The tolling industry says that tracking concerns are overblown.

“Transponders are only being read at the tolling facility,” Bill Cramer, communications director for the International Bridge, Tunnel & Turnpike Association (IBTTA), tells InsideSources. “Tolling agencies keep that information very confidential. It is only kept a certain number of days and then erased. I would also point out that we are pretty much tracked wherever we go these days by our cell phones.”

However, this type of system still leaves a digital record, and drivers are increasingly concerned about who has access to this information. One blogger connected his EZ Pass reader to a device that lit up and mooed each time it detected signals at the same frequency as the EZ Pass readers. A quick trip through Midtown Manhattan showed that the device was being tripped repeatedly in areas far from any toll roads.

In 2014, the New York Civil Liberties Union (NYCLU) followed up on this stunt with FOIL requests about E-ZPass readers to the New York City Department of Transportation, New York State Department of Transportation, New York State Thruway Authority and NYPD. They found that EZ Pass readers were located in the city in places other than toll booths, including nearly every intersection in Midtown.

“Through FOIL responses, we learned that city and state transportation agencies have set up E-ZPass readers in various locations to conduct traffic studies,” the NYCLU wrote of its findings. The program generated hundreds of thousands of records each day. While the agencies claimed that information identifying the drivers of the vehicles was separated from location data before it was analyzed, the NYCLU remained concerned abut the implications of mass surveillance.

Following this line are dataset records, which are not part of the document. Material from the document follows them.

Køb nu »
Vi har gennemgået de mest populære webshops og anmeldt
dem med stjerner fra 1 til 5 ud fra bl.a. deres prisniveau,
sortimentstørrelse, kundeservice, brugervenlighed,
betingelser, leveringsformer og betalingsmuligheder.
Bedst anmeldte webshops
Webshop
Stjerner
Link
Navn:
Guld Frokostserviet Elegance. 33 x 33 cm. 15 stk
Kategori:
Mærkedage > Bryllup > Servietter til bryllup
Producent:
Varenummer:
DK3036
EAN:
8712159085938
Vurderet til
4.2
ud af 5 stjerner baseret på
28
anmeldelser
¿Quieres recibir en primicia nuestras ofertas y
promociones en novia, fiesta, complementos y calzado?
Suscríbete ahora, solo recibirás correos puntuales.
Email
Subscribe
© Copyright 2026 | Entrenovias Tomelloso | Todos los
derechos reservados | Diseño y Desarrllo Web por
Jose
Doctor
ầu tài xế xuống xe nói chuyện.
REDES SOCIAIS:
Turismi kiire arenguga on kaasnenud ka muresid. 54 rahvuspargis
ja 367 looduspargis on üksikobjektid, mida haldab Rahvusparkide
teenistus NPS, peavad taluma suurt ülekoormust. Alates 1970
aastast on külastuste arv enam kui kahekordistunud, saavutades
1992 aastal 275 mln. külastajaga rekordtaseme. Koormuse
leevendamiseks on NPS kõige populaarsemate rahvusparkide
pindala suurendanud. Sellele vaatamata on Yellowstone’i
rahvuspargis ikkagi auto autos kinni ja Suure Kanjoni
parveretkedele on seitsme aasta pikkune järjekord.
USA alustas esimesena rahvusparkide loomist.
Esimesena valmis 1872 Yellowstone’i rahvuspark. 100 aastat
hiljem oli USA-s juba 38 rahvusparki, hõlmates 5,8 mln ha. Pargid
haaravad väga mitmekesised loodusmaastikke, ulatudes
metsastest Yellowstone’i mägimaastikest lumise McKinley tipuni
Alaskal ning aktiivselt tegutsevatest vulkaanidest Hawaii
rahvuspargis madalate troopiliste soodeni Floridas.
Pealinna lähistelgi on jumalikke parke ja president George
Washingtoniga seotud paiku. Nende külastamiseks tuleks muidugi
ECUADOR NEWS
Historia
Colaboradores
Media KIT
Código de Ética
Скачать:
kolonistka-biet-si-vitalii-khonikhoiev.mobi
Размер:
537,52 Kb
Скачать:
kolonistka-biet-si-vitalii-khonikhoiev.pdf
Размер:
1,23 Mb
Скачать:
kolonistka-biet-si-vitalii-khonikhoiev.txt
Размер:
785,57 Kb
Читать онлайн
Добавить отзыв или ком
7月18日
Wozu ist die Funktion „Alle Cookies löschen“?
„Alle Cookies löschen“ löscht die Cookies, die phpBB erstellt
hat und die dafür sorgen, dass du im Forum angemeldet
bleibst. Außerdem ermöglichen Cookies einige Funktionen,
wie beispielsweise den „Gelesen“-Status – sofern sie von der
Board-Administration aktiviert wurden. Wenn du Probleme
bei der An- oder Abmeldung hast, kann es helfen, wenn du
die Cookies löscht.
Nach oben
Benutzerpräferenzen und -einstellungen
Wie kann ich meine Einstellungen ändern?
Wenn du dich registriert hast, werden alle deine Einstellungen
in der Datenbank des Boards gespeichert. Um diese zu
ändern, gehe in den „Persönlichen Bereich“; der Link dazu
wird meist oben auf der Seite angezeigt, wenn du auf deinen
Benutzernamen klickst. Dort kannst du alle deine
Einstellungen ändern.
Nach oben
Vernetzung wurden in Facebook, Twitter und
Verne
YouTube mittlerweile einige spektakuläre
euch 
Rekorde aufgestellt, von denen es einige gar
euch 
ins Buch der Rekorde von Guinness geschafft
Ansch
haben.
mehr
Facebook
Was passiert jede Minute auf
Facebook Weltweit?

“A traffic study is a laudable project, but adopting technology that allows for mass collection of individual vehicle trip time data is concerning when there are no appropriate privacy protections,” they said. “The New York State Department of Transportation and the New York State Thruway Authority, for example, produced privacy policies that are vague and barebones.”

A bill introduced in the New York state legislature to prohibit the disclosure of toll records for purposes other than law enforcement died in committee this summer. The trouble seems to be that the transponders provide departments of transportation with valuable information about traffic patterns.

Nor is New York the only state using toll transponders for more than just collecting tolls. The toll system in Massachusetts contains a “hot list” feature capable of alerting law enforcement when certain transponders or license plates pass through the system. The feature is supposed to only be used for public safety emergencies, such as a missing child, but has raised concerns.

After all, Maryland, New York, Pennsylvania, West Virginia, and Rhode Island use the EZ Pass system to monitor driver speeds. In most of these states, tolling agencies lack the authority to issue speeding tickets. When a car is recorded as speeding, they may receive a warning, but not a ticket. Generally, repeated violators can have their EZ Passes revoked, but this rarely happens.

Privacy worries might be mitigated if drivers had alternate options to use toll roads. These are dwindling as more and more states remove toll booths for cashless systems, which they say are both cheaper and safer. New roads may never have had them to begin with. As legislators look to tolls to pay for repairs to aging roads and bridges, drivers may be forced to get used to the idea that their EZ Pass is not just traveling with them, it’s watching them.